PATRICIA KOPATCHINSKAJA Whether performing a violin concerto by Tchaikovsky, Ligeti or Schoenberg, or presenting an original staged project deconstructing Beethoven, Ustvolskaya or Cage, Patricia Kopatchinskaja brings an inimitable sense of theatrics to her music. Her 2019/20 season highlights included a tour of the US with cellist Jay Campbell, the world premiere of Márton Illés’s violin concerto Vont-tér with the WDR Sinfonieorchester, and the world premiere of a new commission by Francisco Coll with the Luxembourg Philharmonic Orchestra and Gustavo Gimeno. Her 2020/21 season highlights included residencies with Frankfurt Alter Oper, SWR Symphony Orchestra, Festival d’Aix-en-Provence and Bamberg Symphony. She is also one of three new Associate Artists at the Southbank Centre until the end of the 2021/22 season. Kopatchinskaja regularly appears with artists such as Polina Leschenko and Reto Bieri. Her other projects explore music staged through contemporary contexts, such as Dies irae, a deconstruction of the


traditional concert experience inspired by the growing climate crisis. Her Vivaldi project with Il Giardino Armonico was released on CD in summer 2020, and her recording of Schoenberg’s Pierrot lunaire was listed as one of Gramophone magazine’s essential albums in April 2021. Kopatchinskaja held the position of Artistic Partner of the Saint Paul Chamber Orchestra from 2014 until 2018, and is also a humanitarian ambassador for Terre des Hommes, the leading Swiss child relief agency. She was awarded the Swiss Grand Award for Music by the Federal Office of Culture for Switzerland in 2017 and has held positions as Artist in Residence at various festivals. In 2018 she won a Grammy award in the best chamber and small ensemble performance category for Death and the Maiden with the Saint Paul Chamber Orchestra (Alpha) and was nominated in 2014 in the best classical instrumental solo category (Naïve).

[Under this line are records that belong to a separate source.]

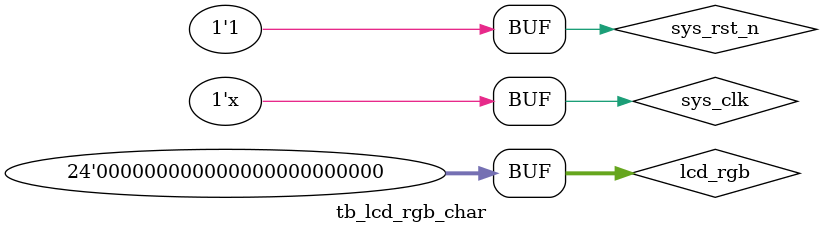
<source format=v>
`timescale 1ns / 1ps

module tb_lcd_rgb_char();

//reg define
reg     sys_clk;
reg     sys_rst_n;     

//wire define
wire          lcd_de ;
wire          lcd_hs ;
wire          lcd_vs ;
wire          lcd_bl ;
wire          lcd_clk;
wire  [23:0]  lcd_rgb;
        
always #10 sys_clk = ~sys_clk;
assign lcd_rgb = 24'h0;

initial begin
    sys_clk = 1'b0;
    sys_rst_n = 1'b0;
    #200
    sys_rst_n = 1'b1;
end

lcd_rgb_char u_lcd_rgb_char(
    .sys_clk          (sys_clk  ),
    .sys_rst_n        (sys_rst_n),

    .lcd_de           (lcd_de ),
    .lcd_hs           (lcd_hs ),
    .lcd_vs           (lcd_vs ),
    .lcd_bl           (lcd_bl ),
    .lcd_clk          (lcd_clk),
    .lcd_rgb          (lcd_rgb)
    );

endmodule

</source>
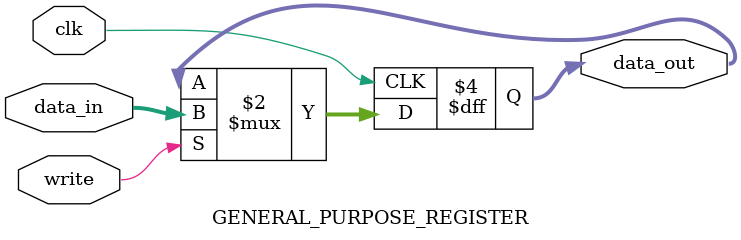
<source format=v>
module GENERAL_PURPOSE_REGISTER
    (input clk,write,
    input [15:0] data_in,
    output reg [15:0] data_out
    );
    always @(negedge clk)
        begin
            if (write) data_out <= data_in;
        end
endmodule




</source>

JOONAS AHONEN Finnish pianist Joonas Ahonen’s musical interests take him from performing late 18th-century music on fortepiano to giving premiere performances of the music of our times. He is a member of Klangforum Wien, one of the world’s leading contemporary music ensembles, and also of the Rödberg Fortepiano Trio. He has performed as a soloist with the Helsinki Philharmonic Orchestra, Finnish Radio Symphony Orchestra, BBC Symphony Orchestra and Ictus. His recordings of Ligeti’s Piano Concerto and Ives’s Piano Sonata No 2 ‘Concord’ have received critical acclaim in the music press. Ahonen’s recent performances include the world premiere of Rebecca Saunders’s To an Utterance — Study for solo piano at Berlin’s Philharmonie; his debut with the Stavanger Symphony Orchestra conducted by Pablo Heras-Casado; Philipp Maintz’s Piano Concerto with the ORF Vienna Radio Symphony Orchestra conducted by Marin Alsop; duo appearances with violinist Patricia Kopatchinskaja at the Wiener Konzerthaus, Gstaad Menuhin Festival and Milan’s La Scala; and a solo recital at Teodor Currentzis’ Diaghilev Festival in Perm.